I see that the Illinois legislature is trying to outdo itself in eradicating any indications that Native Americans ever lived in our state.

It wasn’t enough to have taken their land by treaty (sometimes at gunpoint), If the representation of this minority had been derogatory or insulting, one can understand it. That may have been the way that Chief Illiniwek was portrayed in 1926, but it certainly was not in the years leading up to his banishment from the Champaign-Urban campus in 2007.

More: Native American mascot ban proposed for K-12 schools in Illinois

This came to the Knox College campus in 1993, when President John McCall announced that Siwash would no longer be used by athletic teams or in any other context.

His explanation was that Siwash was used in the Pacific Northwest to indicate that Indians were savages. That may indeed have been the reason that George Fitch created Dear Old Siwash as the fictional setting for his short stories printed in the Saturday Evening Post 120 years ago.
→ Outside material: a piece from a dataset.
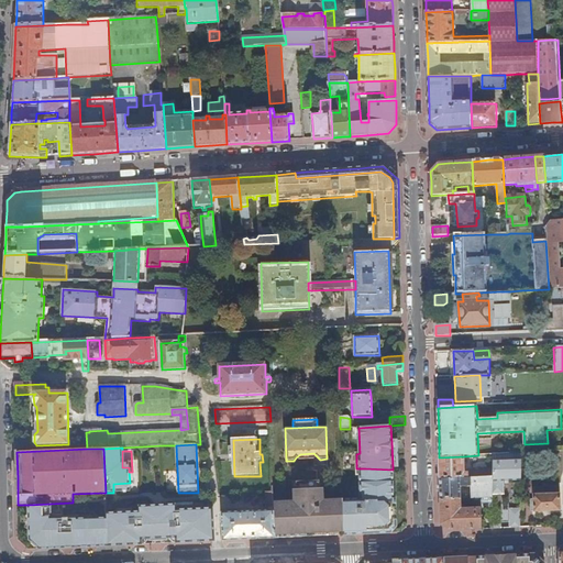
[(503,487),(504,486),(504,482),(521,482),(521,453),(493,455),(493,477),(494,482),(496,482),(496,487),(498,487),(503,487)]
Everyone knew that he was referring to the Knox College of his student days. Those were delightful stories and the only negative cultural stereotype I could see were Swedes, who were big and dumb and deadly on the football field. (Knox presidents could have learned something from this. The Siwash were competitive with Monmouth College on the football field; the Prairie Fire not so much.)

I was witness to some of the ensuing debate, having been contacted by a student who remembered my teaching a medieval history class at Knox.

The alumni did not necessarily disagree with McCall’s decision, but they disliked his making a decision without any discussion with students and faculty. That was just not the way things were done at Knox College. (Maybe at Siwash.)

The case in Springfield is very similar. The activists want to outlaw Braves and Warriors because that is an unhealthy stereotype. I call on Alexis de Tocqueville as a witness to the contrary. This French visitor wrote Democracy in America based on his 1830 visit to our country.

His concluding chapter, the Red and the Black, should be read by every American who wants to understand our racial history. He noted that the Blacks wanted to become Americans but were not accepted, while the Reds would have been readily accepted but declined because they wanted to retain their own customs and traditions. Two tragedies.

Why were white people ready to accept Native Americans? Because they admired their courage, stamina, and independence. Those are surely the reasons that athletic teams adopted Native American names.

Now the legislature has taken up the issues, apparently on the assumption that all whites are bigots who could never admire anything in another culture.

In the nineteenth century Missouri became known as “the Show Me State.” Illinois was “the Sucker State.” Apparently, nothing has changed.